**Task 1:**
According to the pie crust text, what property of shortening helps it create flakiness?

**Text shown:**
--- begin ---
Next up in my pie dough: salt. An obvious ingredient. Brings out the flavor. Pie crust shouldn’t be sweet.
Now, the final ingredient(s). They’re highly debatable. There are strong opinions out there for butter crust vs. shortening crust vs. lard crust. (I rarely use lard because it’s not as easy to come by for most people– though it makes a TASTY crust.) If you despise shortening, my pie crust recipe isn’t for you. If you want a crust recipe that stands the test of time, using good old shortening just as mom did– read on.
Why I Use Shortening and Butter
Not all fats are created equal. Why shortening? With its high melting point, shortening aids in creating flakiness. Flaky, tender, melt-in-your mouth crust. Why butter? Butter imparts unparalleled, impeccable flavor. Nothing beats butter. I use both to create a crust that is full of tender flakes and rich in buttery flavor.
A Tasty Experiment
I recently performed an experiment. The tastiest kind, of course. I prepared an all-butter version to compare to my beloved butter/shortening crust. One thing was clear: the all-butter crust created a lighter textured crust with more defined flakes. This is due to the butter’s water content. As the crust bakes, the butter’s water converts to steam, creating light flakes. Get it? Because of all this butter, I found that the all-butter crust didn’t have a perfectly neat-edged crust. Crimping the edges of the crust was a little pointless.
The all-butter crust tasted like pure butter. The butter/shortening crust (1) was just as flaky and tender in my opinion (and my taste tester’s, thanks Kevin) and (2) tasted buttery and like pie crust (think: diner style cherry pie). Both crusts were great. But the butter/shortening won in terms of texture, flavor, and appearance. This KA Flour blog post had similar results (great read if you’re a pie nerd like I am!).
Use Cold Fat
Why the emphasis on temperature? Keeping your pie dough as cold as possible helps prevent the fat from melting. If the butter melts inside the dough before baking, you lose the flakiness. When the lumps of fat melt in the oven as the pie bakes, their steam helps to separate the crust into multiple flaky layers– as explained above. Warm fats will lend a hard, crunchy, greasy crust instead of a nice tender flaky crust.
I keep some of my butter in the freezer and transfer it to the refrigerator a few hours before beginning the crust. This way it is part frozen and very, very cold. For shortening? Just keep it in the refrigerator.
--- end ---
**Task 2:**
Arrange the lines of the listing, from the line with "Page size: 1654x931." to the line with "picture [1560, 826, 1607, 910]", as a Markdown table with columns Num and Entry, omitting blank lines.

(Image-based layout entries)
--- begin ---
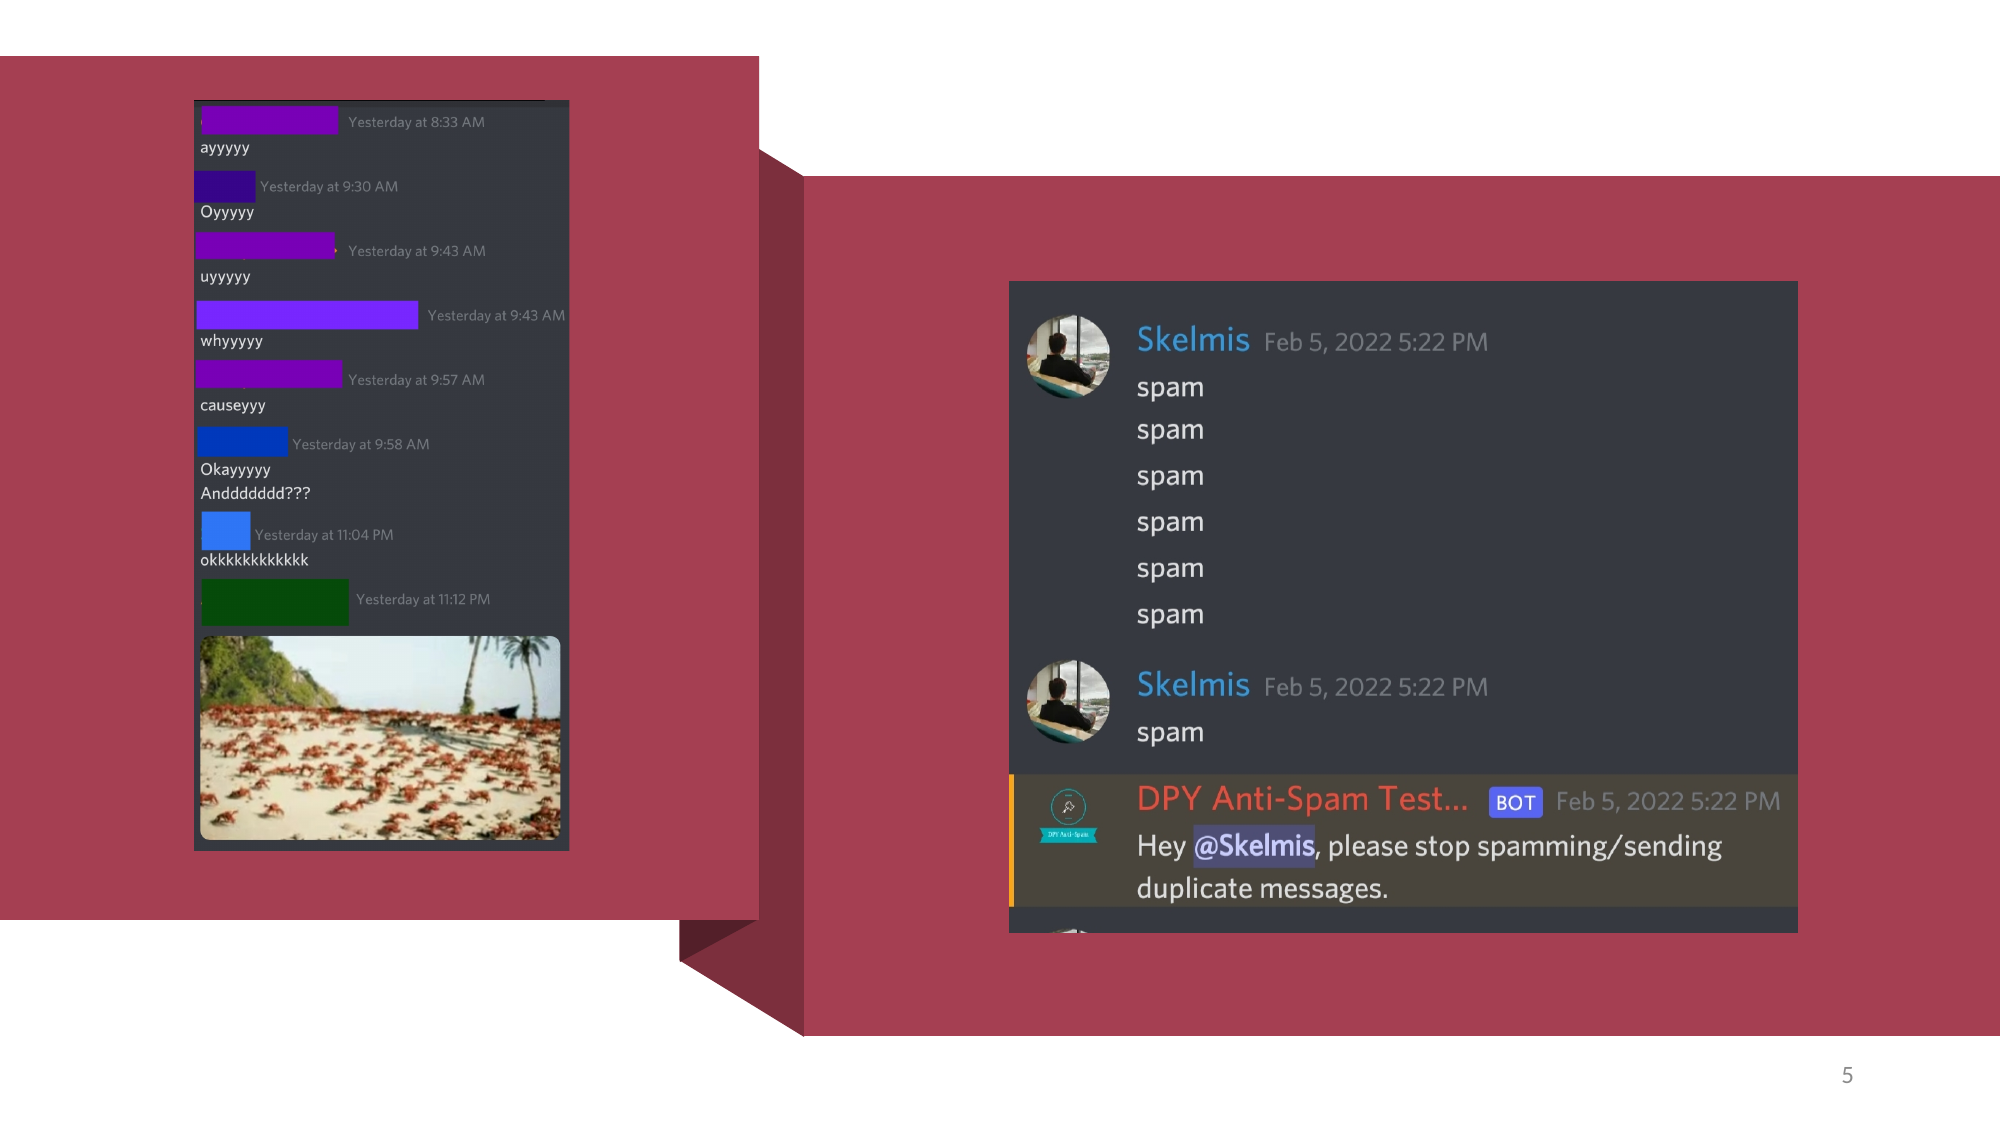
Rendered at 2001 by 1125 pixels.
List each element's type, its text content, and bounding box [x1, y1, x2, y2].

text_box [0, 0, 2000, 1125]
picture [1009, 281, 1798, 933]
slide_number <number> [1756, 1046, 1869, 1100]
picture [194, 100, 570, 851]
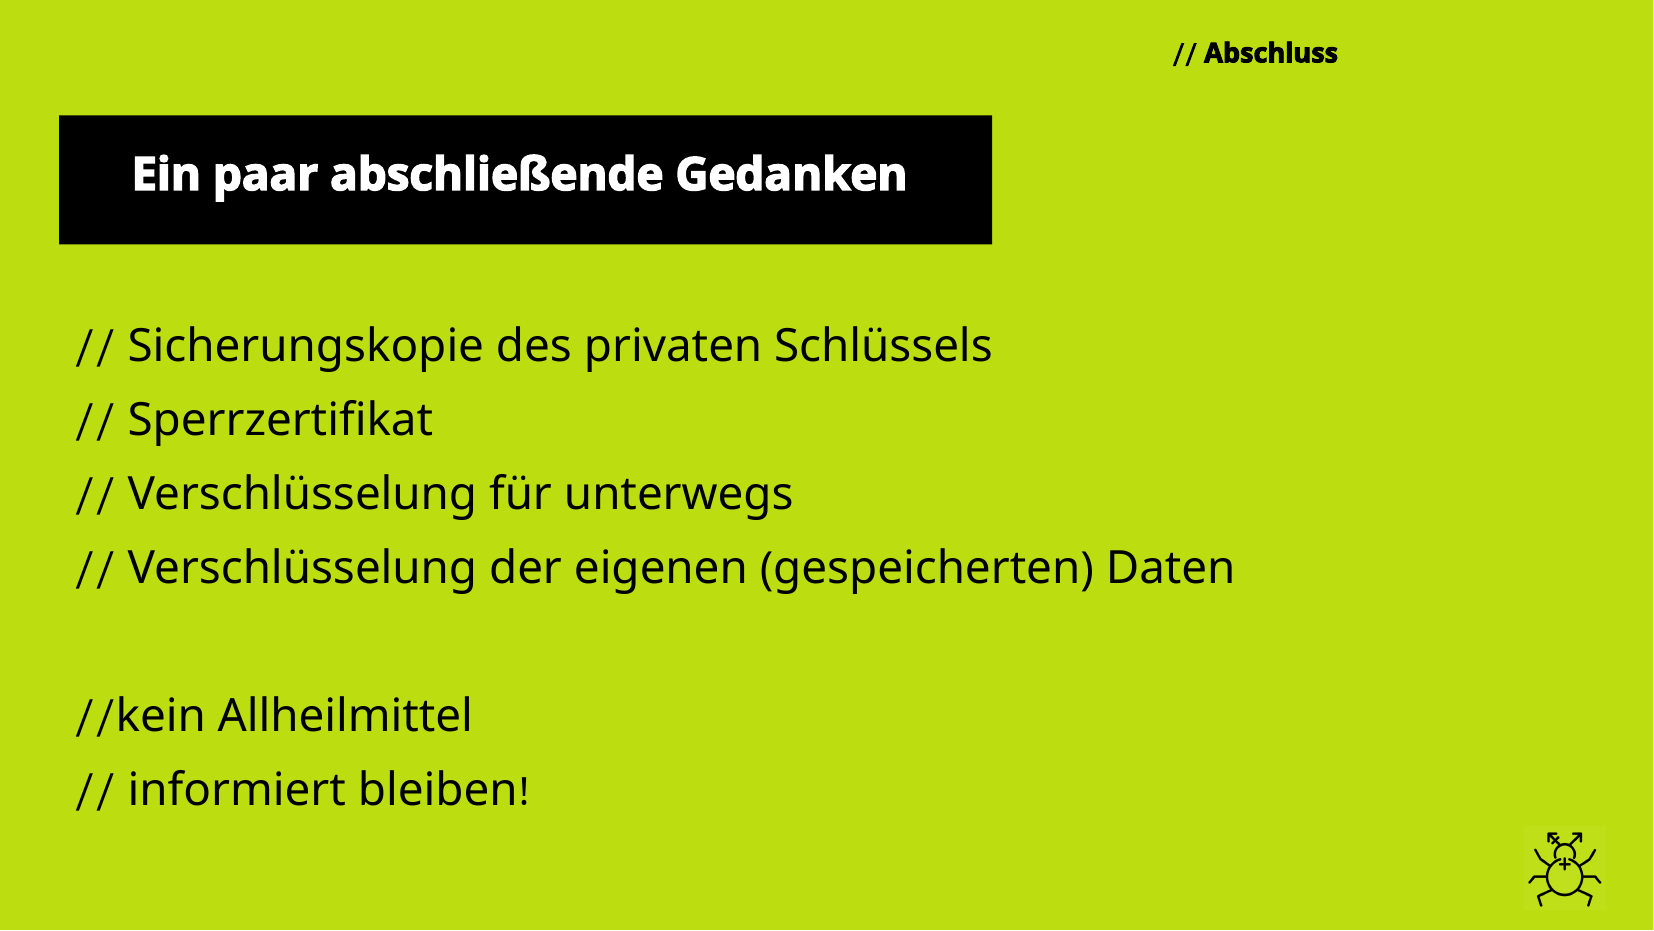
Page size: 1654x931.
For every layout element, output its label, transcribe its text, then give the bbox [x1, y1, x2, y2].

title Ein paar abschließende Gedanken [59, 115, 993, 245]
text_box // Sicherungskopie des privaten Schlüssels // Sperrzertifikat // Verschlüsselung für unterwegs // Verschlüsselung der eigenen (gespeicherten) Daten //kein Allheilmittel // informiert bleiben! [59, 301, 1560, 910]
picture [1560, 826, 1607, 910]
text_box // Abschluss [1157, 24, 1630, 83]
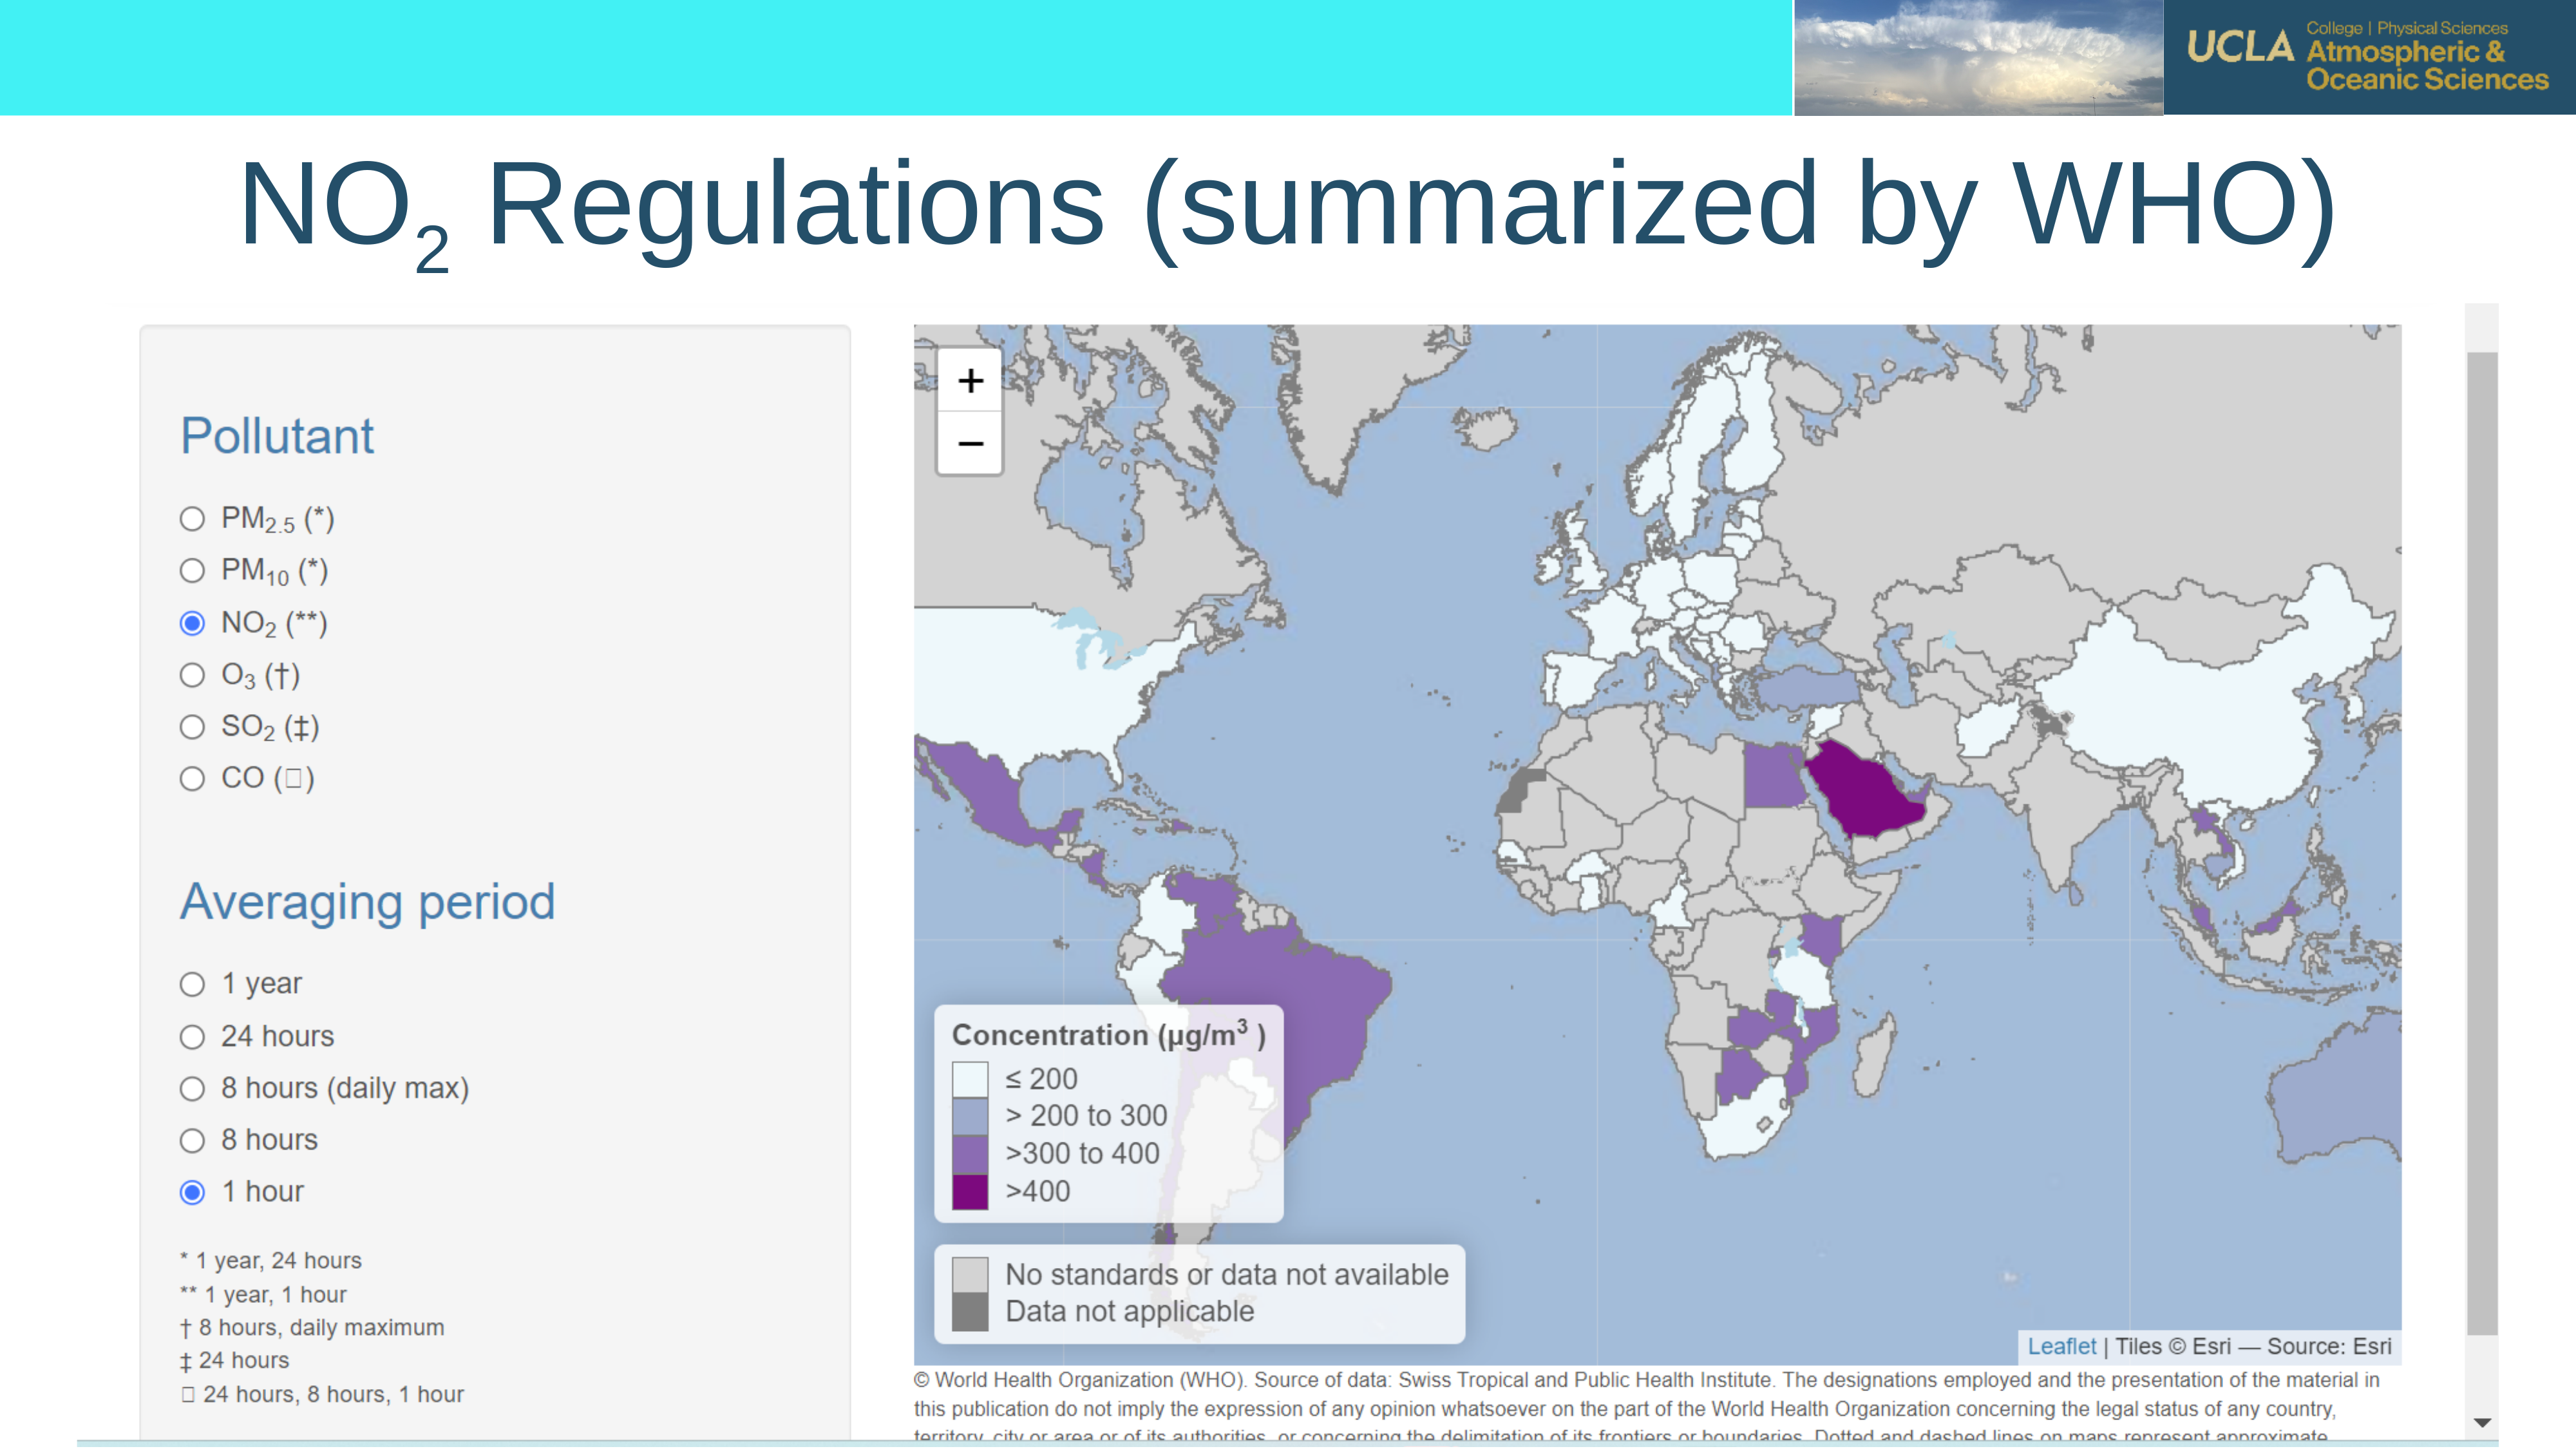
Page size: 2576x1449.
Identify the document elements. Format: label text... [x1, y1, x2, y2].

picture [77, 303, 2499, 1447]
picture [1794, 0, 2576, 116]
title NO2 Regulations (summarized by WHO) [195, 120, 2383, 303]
--- end ---
**Expected output 1:**
Its high melting point.

**Expected output 2:**
| Num | Entry |
|---|---|
| 1 | Page size: 1654x931. |
| 2 | For every layout element, output its label, transcribe its text, then give the bbox [x1, y1, x2, y2]. |
| 3 | title Ein paar abschließende Gedanken [59, 115, 993, 245] |
| 4 | text_box // Sicherungskopie des privaten Schlüssels // Sperrzertifikat // Verschlüsselung für unterwegs // Verschlüsselung der eigenen (gespeicherten) Daten //kein Allheilmittel // informiert bleiben! [59, 301, 1560, 910] |
| 5 | picture [1560, 826, 1607, 910] |